Like a nightmare that won’t go away, the variations on this theme are endless: artists working across a range of styles have populated Russian and Ukrainian art with buildings blackened by fire, hollowed out by bombs, licked by flames, covered in tears, or turned to coral sitting atop a dried-out seabed.
“It became clear that the new context could not be ignored,” said Tsayder, who at the time had already gathered material for a book of photographs of modernist architecture in cities across Russia, Uzbekistan, Belarus, and other former Soviet bloc countries. “An important aspect of the book was the idyllic concept of the city as garden transformed into the city as forest, and I think a lot of people looked at their buildings, and the interior courtyards that came with them, that way. The utopia of building a society of equality and affordable housing, the elimination of poverty – these things were an integral part of the concept of Soviet modernism, and that picture was obliterated by the images we were seeing of the war. Seeing photographs of Mariupol and other destroyed cities, we can no longer see panelki as idyllic. The penetration of the news into the collective visual has changed it. This imagery shows the final, absolute demise of utopia.”
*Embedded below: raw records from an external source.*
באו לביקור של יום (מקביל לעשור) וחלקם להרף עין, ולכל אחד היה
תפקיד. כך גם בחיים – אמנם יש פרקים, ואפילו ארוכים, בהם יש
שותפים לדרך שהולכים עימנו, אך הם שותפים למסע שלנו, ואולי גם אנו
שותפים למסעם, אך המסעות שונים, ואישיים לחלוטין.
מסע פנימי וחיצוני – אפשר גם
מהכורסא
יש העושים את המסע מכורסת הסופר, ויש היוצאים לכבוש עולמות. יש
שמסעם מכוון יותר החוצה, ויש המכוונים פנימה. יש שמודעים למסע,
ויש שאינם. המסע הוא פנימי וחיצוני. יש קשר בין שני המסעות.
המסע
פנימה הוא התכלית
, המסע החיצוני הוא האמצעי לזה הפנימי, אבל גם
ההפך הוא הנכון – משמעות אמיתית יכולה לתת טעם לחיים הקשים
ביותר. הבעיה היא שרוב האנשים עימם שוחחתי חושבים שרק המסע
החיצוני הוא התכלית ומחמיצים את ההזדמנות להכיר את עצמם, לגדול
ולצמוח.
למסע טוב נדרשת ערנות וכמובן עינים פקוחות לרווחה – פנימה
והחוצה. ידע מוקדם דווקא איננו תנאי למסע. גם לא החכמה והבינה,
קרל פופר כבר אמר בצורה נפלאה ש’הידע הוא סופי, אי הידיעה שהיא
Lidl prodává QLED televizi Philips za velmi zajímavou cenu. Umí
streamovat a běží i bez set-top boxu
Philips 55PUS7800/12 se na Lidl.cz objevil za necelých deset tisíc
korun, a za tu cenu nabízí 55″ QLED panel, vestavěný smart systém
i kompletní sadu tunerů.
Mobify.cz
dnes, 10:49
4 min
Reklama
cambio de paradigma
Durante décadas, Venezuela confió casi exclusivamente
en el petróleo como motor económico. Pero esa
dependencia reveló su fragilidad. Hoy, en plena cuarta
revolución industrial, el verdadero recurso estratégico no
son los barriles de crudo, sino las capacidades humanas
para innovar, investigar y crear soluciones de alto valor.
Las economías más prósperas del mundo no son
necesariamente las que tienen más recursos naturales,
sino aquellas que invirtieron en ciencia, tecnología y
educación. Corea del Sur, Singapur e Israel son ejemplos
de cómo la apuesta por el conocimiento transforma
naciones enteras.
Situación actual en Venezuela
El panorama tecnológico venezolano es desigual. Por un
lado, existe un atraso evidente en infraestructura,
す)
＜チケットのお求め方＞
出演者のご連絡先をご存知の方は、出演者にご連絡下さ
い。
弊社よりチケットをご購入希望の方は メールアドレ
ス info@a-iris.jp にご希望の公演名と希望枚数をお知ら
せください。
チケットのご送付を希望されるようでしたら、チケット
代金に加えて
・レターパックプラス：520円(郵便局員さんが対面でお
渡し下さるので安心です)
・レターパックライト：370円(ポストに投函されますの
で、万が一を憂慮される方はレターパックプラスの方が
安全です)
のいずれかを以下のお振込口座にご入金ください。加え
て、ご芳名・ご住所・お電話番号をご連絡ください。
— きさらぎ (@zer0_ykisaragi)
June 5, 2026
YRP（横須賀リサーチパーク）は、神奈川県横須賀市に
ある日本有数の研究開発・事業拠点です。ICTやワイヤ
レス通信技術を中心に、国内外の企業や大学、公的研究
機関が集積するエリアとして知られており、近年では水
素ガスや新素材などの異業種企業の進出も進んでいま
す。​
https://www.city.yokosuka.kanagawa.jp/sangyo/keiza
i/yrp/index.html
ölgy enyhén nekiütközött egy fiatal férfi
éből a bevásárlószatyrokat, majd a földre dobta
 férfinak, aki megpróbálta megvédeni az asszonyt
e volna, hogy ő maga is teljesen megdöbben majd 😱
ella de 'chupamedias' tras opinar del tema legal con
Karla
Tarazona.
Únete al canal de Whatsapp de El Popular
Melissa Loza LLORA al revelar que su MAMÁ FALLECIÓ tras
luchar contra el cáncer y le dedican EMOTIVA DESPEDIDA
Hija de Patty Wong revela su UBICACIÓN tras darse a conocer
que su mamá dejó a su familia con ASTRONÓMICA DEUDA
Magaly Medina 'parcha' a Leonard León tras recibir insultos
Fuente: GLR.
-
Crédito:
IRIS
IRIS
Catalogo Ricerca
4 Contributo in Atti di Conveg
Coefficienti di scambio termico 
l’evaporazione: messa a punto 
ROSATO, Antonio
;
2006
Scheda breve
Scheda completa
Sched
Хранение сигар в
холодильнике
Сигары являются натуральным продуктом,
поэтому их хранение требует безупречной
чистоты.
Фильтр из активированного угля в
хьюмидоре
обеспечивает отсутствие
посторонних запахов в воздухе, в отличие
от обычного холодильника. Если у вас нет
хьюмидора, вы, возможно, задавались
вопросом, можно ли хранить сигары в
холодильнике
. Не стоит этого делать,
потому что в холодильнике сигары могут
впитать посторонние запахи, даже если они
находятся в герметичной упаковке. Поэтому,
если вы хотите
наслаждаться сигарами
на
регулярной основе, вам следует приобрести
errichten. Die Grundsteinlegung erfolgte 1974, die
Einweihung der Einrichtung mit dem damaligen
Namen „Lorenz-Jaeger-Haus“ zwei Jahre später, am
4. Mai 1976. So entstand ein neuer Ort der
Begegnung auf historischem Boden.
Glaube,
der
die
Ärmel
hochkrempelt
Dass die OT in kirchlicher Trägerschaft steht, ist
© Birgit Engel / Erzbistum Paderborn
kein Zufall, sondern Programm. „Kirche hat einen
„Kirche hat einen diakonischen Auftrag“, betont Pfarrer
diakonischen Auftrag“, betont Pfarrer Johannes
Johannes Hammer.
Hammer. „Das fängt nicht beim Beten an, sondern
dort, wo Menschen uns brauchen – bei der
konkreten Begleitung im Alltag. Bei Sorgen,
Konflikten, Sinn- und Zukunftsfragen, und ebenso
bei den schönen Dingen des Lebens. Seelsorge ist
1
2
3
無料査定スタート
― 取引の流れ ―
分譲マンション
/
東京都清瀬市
On February 24, 2022, Russian bombs dealt a blow not only to Soviet-era apartment buildings, but to the very image of the panelka, to the humanist idea of standardized, inexpensive housing that represented an important component of the common past shared by Russians and Ukrainians. Buildings with exposed and charred interiors and concrete panels dangling from rebar threads – both on news footage about the war and in artistic works – make a clear statement that the panelka now occupies a very different place in the Russian imagination.